From the word cloud, it is obvious that men use the word “sex” much more frequently than women do. They also use the word “days” more frequently, while women use “months” more frequently. Words associated with symptoms of birth control like “spotting” and “cramps” are present in the female word cloud, but not the male. An interesting explanation for these findings would be that birth control is a concern to men only in the days preceding or following sex, while the concern is more constant and ongoing for women, involving discussion of relevant symptoms and experiences outside of sex itself.
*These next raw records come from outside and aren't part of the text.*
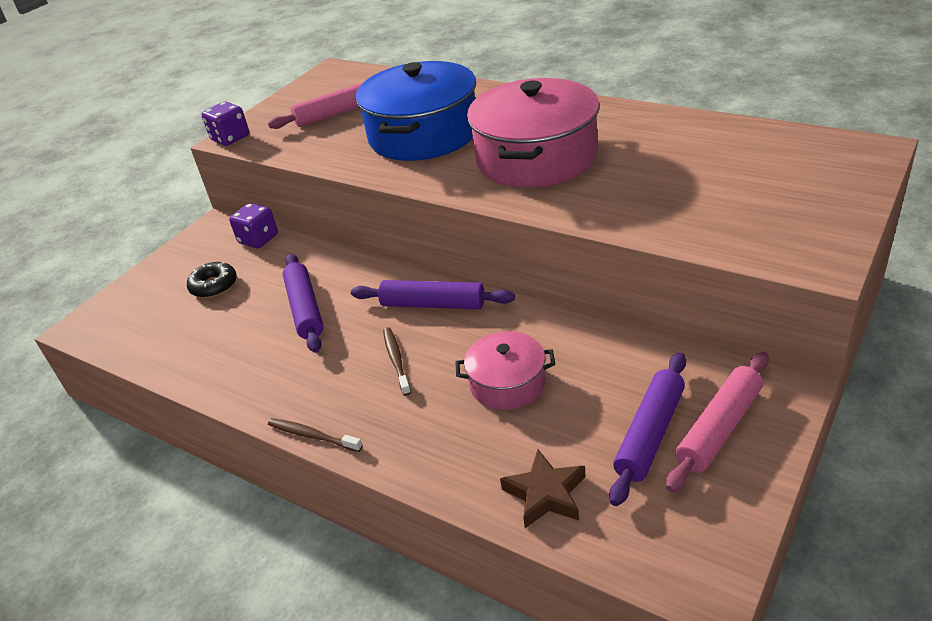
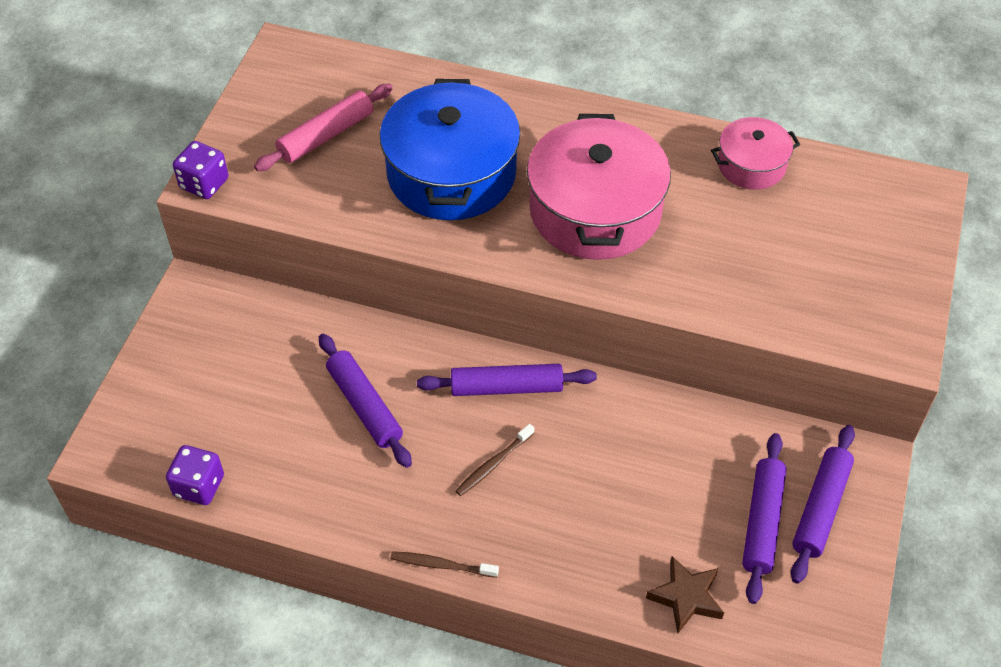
camera: 20 degrees left, 15 degrees up
(214, 286) = (238, 381): black donut -> none
(258, 239) = (260, 306): purple dice -> purple dice (199, 486)
(396, 360) = (493, 464): brown toothbrush -> brown toothbrush turned 105 degrees counterclockwise
(507, 383) = (615, 480): pink pot -> pink pot (751, 165)
(719, 428) = (820, 508): pink rolling pin -> purple rolling pin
The sentiment scoring also provided insight into the differences in the text of the male-authored vs. female-authored posts. The scores that were higher for men than women were 'anticipation', 'joy', 'negative', 'positive', 'trust', while the scores that were higher for women were 'anger', 'disgust', 'fear', 'sadness', 'surprise.’ For the male posts, we already noted that males use the word sex more, which is associated with “joy” and anticipation” sentiments. Because women are the ones actually experiencing side effects from almost all types of birth control, I was not surprised that the sad/anger/disgust words were more associated with female posts. Another factor that may play into this is that females are more likely to post about other negative concerns other than pregnancy scares, like side effects or implantation / insertion experiences of long acting reversible birth controls like iuds or implants. These experiences would be less likely to include words with positive sentiments like sex, and include words describing pain. In discussions of birth control, men write in a way that is overall more positive, while females who actually experience both pregnancies and birth control effects, post with more fear/disgust/sadness language.
Conclusion¶
Although the amount of posts on r/birthcontrol is not necessarily an ideal proxy for how involved males are in discussions of birth control, it's a little disheartening how few of the posts are from men (3%). All in all, the differences between male and female authored posts on reddit were apparent, and using text mining was an enlightening way to extract information from and compare hundreds of posts. I appreciate the opportunity to explore a topic of interest to me and apply the methods learned in class this semester to this project. Thank you, and have a great summer!